2023年度 第3回 西早稲田 幾何・表現論セミナー
日時:2023年7月14日(金) 17:00-18:30
場所:早稲田大学西早稲田キャンパス内 51号館 17階 08 セミナー室
題目:Soergel両側加群について
講演者:阿部紀行(東京大学大学院数理科学研究科)
概要:Lusztigは標数 p > 0 の体上における簡約代数群の代数的な表現の指標はアフィンKazhdan-Lusztig多項式により記述できるということを予想しましたが,これはWilliamsonにより反例が与えられました.その後WilliamsonはRicheらとの共同研究を通じて,指標は適当な条件下でアフィンp-Kazhdan-Lusztig多項式で記述されるということを明らかにしました.アフィンKazhdan-Lusztig多項式はHecke環を通じて定義されますが,アフィンp-Kazhdan-Lusztig多項式はHecke環の圏化であるHecke圏を使い定義されるものです.Hecke圏はいくつかの実現がありますが,今回はSoergel両側加群による実現について紹介します.これは主に標数が0の体上でSoergelにより考えられていたものですが,今回はそれを正標数の体上でも機能するように修正したものを紹介します.

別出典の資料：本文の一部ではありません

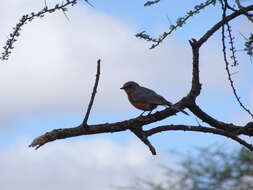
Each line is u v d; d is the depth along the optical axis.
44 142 9.80
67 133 9.80
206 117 10.74
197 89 10.43
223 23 10.47
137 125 10.25
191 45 10.27
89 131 9.93
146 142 10.31
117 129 10.12
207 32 10.40
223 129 10.89
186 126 10.49
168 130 10.38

2023年度 第4回 西早稲田 幾何・表現論セミナー
日時:2023年10月6日(金) 17:00-18:30
場所:早稲田大学西早稲田キャンパス内 51号館 17階 08 セミナー室
講演者:根上春(千葉大学)
題目:組紐群の表現の構成法とその一般化
概要:Long-Moody構成は組紐群の表現を構成する手法の一つであり,Burau表現やGassner表現などもこの方法で構成される.廣惠一希氏との共同研究によりKZ型方程式のmultiplicative middle convolutionなどを背景としてこのLong-Moody構成の一般化を行った.また、KZ型方程式との関連付けによって、この表現の構成法がユニタリ性を保つことを明らかにした.本講演では、更に最近の結果についても触れる予定である.

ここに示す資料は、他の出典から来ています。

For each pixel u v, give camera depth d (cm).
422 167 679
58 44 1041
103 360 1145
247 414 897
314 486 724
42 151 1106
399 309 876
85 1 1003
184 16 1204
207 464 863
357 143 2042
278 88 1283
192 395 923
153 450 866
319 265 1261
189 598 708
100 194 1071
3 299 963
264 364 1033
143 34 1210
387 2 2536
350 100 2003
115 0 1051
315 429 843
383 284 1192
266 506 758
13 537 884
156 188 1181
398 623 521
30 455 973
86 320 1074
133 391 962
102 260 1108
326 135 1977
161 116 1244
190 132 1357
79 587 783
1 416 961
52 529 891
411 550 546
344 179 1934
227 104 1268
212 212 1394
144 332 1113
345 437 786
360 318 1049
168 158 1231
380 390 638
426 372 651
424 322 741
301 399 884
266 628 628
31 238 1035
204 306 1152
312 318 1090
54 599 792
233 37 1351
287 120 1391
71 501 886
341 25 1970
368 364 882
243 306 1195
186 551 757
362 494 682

2023年度 第5回 西早稲田 幾何・表現論セミナー
日時:2023年11月10日(金)17:00-18:30
場所:早稲田大学西早稲田キャンパス内 51号館17階06セミナー室
題目:正規部分群と台$\tau$傾加群
講演者:小境雄太(東京理科大学)
概要:$\tau$傾理論とは,Adachi-Iyama-Reitenにより導入された理論で,傾理論の一般化である。傾理論は,群多元環を含む多元環のクラスである対称多元環についてはほとんど意味をなさないものであった。しかし,$\tau$傾理論が導入されてからは,多くの対称多元環に対する$\tau$傾理論の研究が行われてきた。特に,この理論の主役である台$\tau$傾加群は研究がされ続けている。その理由の1つに,この加群はさまざまな表現論的に重要な対象と良い一対一対応があるからである。本講演では,$G$を有限群,$N$を$G$の正規部分群,$k$を正標数$p$の代数的閉体としたとき,群多元環$kG$および$kN$上の台$\tau$-傾加群全体を比較し,それぞれのある部分集合が半順序集合として同型となることを説明する。本講演は主に小塩遼太郎氏(東京理科大学)との共同研究に基づく。